(Records from a data source)
•••••
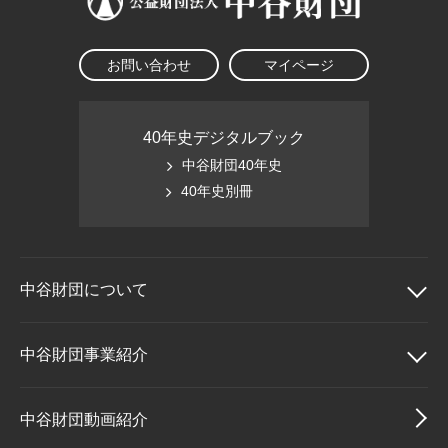
お問い合わせ
マイページ
40年史デジタルブック
中谷財団40年史
40年史別冊
中谷財団に
ついて
中谷財団について
中谷財団事業紹介
理事長挨拶
中谷財団事業紹介
中谷財団動画紹介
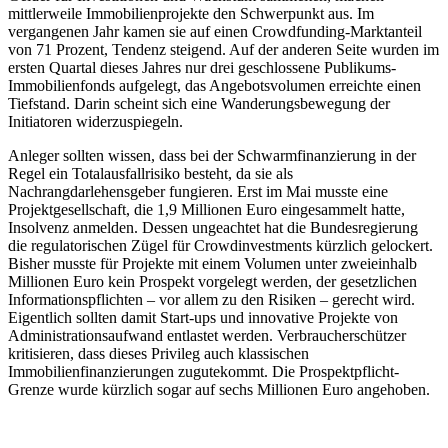
mittlerweile Immobilienprojekte den Schwerpunkt aus. Im
vergangenen Jahr kamen sie auf einen Crowdfunding-Marktanteil
von 71 Prozent, Tendenz steigend. Auf der anderen Seite wurden im
ersten Quartal dieses Jahres nur drei geschlossene Publikums-
Immobilienfonds aufgelegt, das Angebotsvolumen erreichte einen
Tiefstand. Darin scheint sich eine Wanderungsbewegung der
Initiatoren widerzuspiegeln.
Anleger sollten wissen, dass bei der Schwarmfinanzierung in der
Regel ein Totalausfallrisiko besteht, da sie als
Nachrangdarlehensgeber fungieren. Erst im Mai musste eine
Projektgesellschaft, die 1,9 Millionen Euro eingesammelt hatte,
Insolvenz anmelden. Dessen ungeachtet hat die Bundesregierung
die regulatorischen Zügel für Crowdinvestments kürzlich gelockert.
Bisher musste für Projekte mit einem Volumen unter zweieinhalb
Millionen Euro kein Prospekt vorgelegt werden, der gesetzlichen
Informationspflichten – vor allem zu den Risiken – gerecht wird.
Eigentlich sollten damit Start-ups und innovative Projekte von
Administrationsaufwand entlastet werden. Verbraucherschützer
kritisieren, dass dieses Privileg auch klassischen
Immobilienfinanzierungen zugutekommt. Die Prospektpflicht-
Grenze wurde kürzlich sogar auf sechs Millionen Euro angehoben.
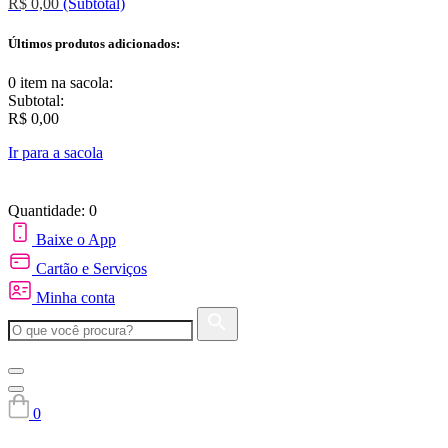
R$ 0,00
(Subtotal)
Últimos produtos adicionados:
0 item
na sacola:
Subtotal:
R$ 0,00
Ir para a sacola
Quantidade: 0
Baixe o App
Cartão e Serviços
Minha conta
0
•••••
• What you need to do
Can you transcribe every line of text in the data above word for word, leaving the pictures out of your answer?

• Response for this exercise
お問い合わせ
マイページ
40年史デジタルブック
中谷財団40年史
40年史別冊
中谷財団に
ついて
中谷財団について
中谷財団事業紹介
理事長挨拶
中谷財団事業紹介
中谷財団動画紹介
mittlerweile Immobilienprojekte den Schwerpunkt aus. Im
vergangenen Jahr kamen sie auf einen Crowdfunding-Marktanteil
von 71 Prozent, Tendenz steigend. Auf der anderen Seite wurden im
ersten Quartal dieses Jahres nur drei geschlossene Publikums-
Immobilienfonds aufgelegt, das Angebotsvolumen erreichte einen
Tiefstand. Darin scheint sich eine Wanderungsbewegung der
Initiatoren widerzuspiegeln.
Anleger sollten wissen, dass bei der Schwarmfinanzierung in der
Regel ein Totalausfallrisiko besteht, da sie als
Nachrangdarlehensgeber fungieren. Erst im Mai musste eine
Projektgesellschaft, die 1,9 Millionen Euro eingesammelt hatte,
Insolvenz anmelden. Dessen ungeachtet hat die Bundesregierung
die regulatorischen Zügel für Crowdinvestments kürzlich gelockert.
Bisher musste für Projekte mit einem Volumen unter zweieinhalb
Millionen Euro kein Prospekt vorgelegt werden, der gesetzlichen
Informationspflichten – vor allem zu den Risiken – gerecht wird.
Eigentlich sollten damit Start-ups und innovative Projekte von
Administrationsaufwand entlastet werden. Verbraucherschützer
kritisieren, dass dieses Privileg auch klassischen
Immobilienfinanzierungen zugutekommt. Die Prospektpflicht-
Grenze wurde kürzlich sogar auf sechs Millionen Euro angehoben.
R$ 0,00
(Subtotal)
Últimos produtos adicionados:
0 item
na sacola:
Subtotal:
R$ 0,00
Ir para a sacola
Quantidade: 0
Baixe o App
Cartão e Serviços
Minha conta
0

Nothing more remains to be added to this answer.